The rage to create especially rarified, ultra-high-performance hypercars, especially as they fit the FIA’s new Le Mans Hypercar category for international sports car competition, has lassoed in established automakers including Alpine, Toyota and for a while, Aston Martin. There’s been no known plans to go racing with it but the Czinger, an American-based interpretation of the ultra-hybrid statement, fits very nicely into this formula. Founded by entrepreneur Kevin Czinger – the C is silent, so the car’s name really is pronounced “zinger” – and based in Los Angeles, Czinger was supposed to roll out its first car at the 2020 Geneva International Motor Show, but the coronavirus tanked that plan. Instead, the final production-spec prototype of the Czinger 21C was displayed at its headquarters, with production also set to take place in Los Angeles.

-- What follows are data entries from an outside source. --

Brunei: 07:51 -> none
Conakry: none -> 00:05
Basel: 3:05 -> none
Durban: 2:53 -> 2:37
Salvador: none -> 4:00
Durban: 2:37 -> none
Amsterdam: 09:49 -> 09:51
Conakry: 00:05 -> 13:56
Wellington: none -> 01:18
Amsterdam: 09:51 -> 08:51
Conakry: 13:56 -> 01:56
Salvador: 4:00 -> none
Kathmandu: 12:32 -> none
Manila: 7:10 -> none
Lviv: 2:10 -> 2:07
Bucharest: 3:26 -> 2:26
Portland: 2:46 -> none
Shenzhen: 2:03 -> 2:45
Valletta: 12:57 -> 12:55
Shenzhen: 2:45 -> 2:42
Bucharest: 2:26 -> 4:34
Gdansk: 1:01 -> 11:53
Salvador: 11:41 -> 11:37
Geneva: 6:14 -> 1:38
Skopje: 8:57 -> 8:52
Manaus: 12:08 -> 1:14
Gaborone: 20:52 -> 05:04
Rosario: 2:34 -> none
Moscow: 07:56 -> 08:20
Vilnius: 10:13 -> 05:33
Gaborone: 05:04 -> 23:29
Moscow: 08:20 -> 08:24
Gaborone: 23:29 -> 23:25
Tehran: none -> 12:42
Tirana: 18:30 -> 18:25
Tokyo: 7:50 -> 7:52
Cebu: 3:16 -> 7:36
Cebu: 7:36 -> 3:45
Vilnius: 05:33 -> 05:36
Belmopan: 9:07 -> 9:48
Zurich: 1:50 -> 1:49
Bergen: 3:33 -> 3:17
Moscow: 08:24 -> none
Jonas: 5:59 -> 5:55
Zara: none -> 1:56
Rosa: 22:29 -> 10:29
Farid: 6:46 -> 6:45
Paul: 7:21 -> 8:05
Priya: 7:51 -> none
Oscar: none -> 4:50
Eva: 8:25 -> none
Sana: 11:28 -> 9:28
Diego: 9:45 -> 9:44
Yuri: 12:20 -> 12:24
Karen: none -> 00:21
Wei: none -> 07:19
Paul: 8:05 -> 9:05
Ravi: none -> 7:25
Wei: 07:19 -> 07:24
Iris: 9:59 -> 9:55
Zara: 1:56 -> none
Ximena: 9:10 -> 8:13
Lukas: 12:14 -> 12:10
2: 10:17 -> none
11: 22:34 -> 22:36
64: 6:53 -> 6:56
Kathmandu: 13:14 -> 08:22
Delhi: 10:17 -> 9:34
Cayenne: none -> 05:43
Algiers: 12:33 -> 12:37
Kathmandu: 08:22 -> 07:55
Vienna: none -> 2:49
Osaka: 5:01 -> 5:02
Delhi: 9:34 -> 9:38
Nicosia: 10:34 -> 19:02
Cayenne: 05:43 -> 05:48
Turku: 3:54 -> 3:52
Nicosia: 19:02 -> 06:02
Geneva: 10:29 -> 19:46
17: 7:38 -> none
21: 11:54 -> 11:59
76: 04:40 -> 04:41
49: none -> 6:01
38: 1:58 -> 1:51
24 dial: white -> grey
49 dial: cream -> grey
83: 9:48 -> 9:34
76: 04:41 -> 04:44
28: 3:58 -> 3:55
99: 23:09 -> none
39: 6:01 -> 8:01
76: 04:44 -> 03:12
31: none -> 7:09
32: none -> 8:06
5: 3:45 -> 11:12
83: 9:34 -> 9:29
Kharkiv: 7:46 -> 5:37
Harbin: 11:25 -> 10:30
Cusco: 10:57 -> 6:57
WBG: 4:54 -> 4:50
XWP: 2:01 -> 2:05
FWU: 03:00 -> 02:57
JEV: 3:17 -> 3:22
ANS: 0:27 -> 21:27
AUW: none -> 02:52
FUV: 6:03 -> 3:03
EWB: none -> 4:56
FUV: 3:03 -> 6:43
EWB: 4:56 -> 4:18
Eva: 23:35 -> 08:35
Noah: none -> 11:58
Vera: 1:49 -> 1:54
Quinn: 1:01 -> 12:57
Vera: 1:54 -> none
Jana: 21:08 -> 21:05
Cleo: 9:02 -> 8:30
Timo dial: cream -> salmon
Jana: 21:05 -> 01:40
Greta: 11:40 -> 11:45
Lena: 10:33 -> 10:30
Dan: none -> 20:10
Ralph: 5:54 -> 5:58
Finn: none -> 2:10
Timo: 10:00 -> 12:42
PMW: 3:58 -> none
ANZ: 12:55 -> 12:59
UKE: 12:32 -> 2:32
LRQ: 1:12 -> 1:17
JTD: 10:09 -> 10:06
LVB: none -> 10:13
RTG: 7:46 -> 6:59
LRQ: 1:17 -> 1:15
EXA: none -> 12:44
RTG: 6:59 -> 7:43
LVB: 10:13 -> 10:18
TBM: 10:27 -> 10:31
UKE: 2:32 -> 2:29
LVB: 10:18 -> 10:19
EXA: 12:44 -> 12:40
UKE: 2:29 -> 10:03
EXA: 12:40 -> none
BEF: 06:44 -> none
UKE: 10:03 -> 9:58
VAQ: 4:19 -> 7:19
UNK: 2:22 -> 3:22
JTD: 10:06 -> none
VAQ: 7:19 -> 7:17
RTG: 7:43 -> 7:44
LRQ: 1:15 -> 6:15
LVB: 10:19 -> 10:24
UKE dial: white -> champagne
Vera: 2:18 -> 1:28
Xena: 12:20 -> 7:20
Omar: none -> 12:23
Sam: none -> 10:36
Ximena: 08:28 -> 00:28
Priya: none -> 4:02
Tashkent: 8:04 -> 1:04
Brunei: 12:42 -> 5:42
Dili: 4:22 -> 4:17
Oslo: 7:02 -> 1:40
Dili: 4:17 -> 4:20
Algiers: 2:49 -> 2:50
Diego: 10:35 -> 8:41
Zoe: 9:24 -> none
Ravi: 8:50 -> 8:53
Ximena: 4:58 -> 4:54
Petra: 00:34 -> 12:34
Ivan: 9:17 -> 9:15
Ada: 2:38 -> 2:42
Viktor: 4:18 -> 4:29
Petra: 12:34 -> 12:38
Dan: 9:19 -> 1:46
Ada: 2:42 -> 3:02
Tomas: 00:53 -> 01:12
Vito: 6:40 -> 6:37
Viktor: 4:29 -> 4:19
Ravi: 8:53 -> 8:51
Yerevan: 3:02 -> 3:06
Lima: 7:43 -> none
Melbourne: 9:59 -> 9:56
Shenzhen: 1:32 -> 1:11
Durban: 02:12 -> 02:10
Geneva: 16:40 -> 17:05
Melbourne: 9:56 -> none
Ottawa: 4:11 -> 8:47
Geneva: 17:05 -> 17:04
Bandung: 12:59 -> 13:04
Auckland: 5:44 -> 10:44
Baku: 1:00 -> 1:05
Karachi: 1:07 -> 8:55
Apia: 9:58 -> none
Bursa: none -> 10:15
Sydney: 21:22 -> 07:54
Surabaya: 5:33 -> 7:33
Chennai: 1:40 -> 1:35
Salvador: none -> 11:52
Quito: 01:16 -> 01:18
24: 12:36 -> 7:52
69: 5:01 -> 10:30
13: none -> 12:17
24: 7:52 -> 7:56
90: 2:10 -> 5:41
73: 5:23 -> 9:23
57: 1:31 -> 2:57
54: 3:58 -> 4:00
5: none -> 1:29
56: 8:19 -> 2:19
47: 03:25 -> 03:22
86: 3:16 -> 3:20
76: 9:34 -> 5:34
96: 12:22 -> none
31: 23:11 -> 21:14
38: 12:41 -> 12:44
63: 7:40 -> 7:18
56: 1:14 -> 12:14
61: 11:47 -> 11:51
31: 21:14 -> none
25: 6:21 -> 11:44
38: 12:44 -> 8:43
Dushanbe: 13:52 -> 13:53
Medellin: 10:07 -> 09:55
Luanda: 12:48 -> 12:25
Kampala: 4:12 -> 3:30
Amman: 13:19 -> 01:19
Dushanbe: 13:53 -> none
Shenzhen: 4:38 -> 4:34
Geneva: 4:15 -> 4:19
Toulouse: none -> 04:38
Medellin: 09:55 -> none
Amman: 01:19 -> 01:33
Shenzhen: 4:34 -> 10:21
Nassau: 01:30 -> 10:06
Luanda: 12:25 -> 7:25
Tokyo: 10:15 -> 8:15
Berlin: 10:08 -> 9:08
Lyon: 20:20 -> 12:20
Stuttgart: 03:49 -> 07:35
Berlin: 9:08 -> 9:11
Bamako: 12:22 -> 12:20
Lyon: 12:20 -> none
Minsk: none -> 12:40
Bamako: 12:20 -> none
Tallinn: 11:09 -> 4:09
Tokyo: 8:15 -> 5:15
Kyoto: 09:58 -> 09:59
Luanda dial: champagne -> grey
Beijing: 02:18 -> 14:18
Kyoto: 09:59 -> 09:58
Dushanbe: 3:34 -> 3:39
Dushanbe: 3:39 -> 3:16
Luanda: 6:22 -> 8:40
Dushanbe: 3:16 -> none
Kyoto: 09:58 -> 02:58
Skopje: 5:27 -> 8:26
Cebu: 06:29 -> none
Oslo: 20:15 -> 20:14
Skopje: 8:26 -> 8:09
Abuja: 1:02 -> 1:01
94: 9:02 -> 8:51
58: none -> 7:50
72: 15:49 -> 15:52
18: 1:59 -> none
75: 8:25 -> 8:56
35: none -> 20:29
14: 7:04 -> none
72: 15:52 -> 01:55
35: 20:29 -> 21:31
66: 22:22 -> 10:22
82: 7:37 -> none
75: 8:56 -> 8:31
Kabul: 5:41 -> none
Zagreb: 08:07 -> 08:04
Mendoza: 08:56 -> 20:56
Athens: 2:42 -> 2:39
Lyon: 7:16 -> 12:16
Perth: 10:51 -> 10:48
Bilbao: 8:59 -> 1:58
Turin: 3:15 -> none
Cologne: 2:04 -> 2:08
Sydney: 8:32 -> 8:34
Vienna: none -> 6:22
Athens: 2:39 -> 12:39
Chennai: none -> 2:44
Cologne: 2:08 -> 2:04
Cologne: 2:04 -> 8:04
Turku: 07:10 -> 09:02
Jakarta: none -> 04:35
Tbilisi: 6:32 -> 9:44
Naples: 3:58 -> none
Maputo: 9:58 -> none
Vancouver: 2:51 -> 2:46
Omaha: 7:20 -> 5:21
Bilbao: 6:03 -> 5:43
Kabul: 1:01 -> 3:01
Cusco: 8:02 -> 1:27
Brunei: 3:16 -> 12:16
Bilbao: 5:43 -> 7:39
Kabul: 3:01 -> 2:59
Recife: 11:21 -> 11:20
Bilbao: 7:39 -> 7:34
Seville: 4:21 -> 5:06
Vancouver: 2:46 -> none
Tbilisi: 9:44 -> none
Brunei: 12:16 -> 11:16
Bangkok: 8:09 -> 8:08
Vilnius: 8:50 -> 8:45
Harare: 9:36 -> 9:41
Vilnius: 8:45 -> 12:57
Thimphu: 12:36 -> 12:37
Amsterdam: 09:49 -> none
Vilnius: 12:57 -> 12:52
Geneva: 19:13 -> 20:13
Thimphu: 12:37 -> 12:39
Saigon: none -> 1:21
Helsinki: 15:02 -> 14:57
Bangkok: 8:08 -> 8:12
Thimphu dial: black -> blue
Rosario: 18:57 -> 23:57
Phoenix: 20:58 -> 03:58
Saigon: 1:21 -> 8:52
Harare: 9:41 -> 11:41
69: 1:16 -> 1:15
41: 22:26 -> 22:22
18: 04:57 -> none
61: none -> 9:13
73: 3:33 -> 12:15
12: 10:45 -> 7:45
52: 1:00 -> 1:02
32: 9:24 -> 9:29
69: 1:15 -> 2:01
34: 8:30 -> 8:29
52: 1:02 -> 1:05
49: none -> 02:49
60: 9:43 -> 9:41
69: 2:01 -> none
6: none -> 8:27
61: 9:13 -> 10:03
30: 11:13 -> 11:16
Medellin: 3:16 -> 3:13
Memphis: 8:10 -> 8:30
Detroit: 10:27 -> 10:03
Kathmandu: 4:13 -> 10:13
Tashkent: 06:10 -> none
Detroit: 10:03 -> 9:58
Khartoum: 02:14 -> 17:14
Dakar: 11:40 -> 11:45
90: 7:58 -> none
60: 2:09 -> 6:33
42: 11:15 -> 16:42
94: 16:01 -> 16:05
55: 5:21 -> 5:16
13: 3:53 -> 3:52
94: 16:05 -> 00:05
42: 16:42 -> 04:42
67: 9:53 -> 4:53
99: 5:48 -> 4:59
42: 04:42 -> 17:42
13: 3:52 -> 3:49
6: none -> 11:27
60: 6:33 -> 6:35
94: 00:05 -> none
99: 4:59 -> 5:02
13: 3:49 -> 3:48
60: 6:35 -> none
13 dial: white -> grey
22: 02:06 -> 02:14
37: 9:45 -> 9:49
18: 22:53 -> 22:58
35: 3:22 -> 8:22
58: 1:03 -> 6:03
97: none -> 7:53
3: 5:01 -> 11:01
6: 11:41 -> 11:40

All we can say is that whenever the C21 finally does reach production, it’s likely to be hellaciously fast. The hybrid powertrain is based around a Czinger-designed 2.88-liter twin-turbocharged V-8 with a flat-plane crankshaft and flex-fuel capability, linked to dual high-output electric motors via a seven-speed sequential transmission. Czinger is claiming perfect weight distribution thanks to its fore-and-aft passenger layout, an actual 1:1 power-to-wweight ratio, total powertrain output of 1,250 horsepower (with 1,350 optionally available), a top end of 281 MPH and a promised zero-to-248 MPH dash of 21.3 seconds. Artificial intelligence is thoroughly employed in the car’s design – its suspension control arms are hollow, with flyweight internal reinforcing structures – and AWD is standard. A run of 80 production cars is envisioned, with no production startup or pricing particulars yet unveiled.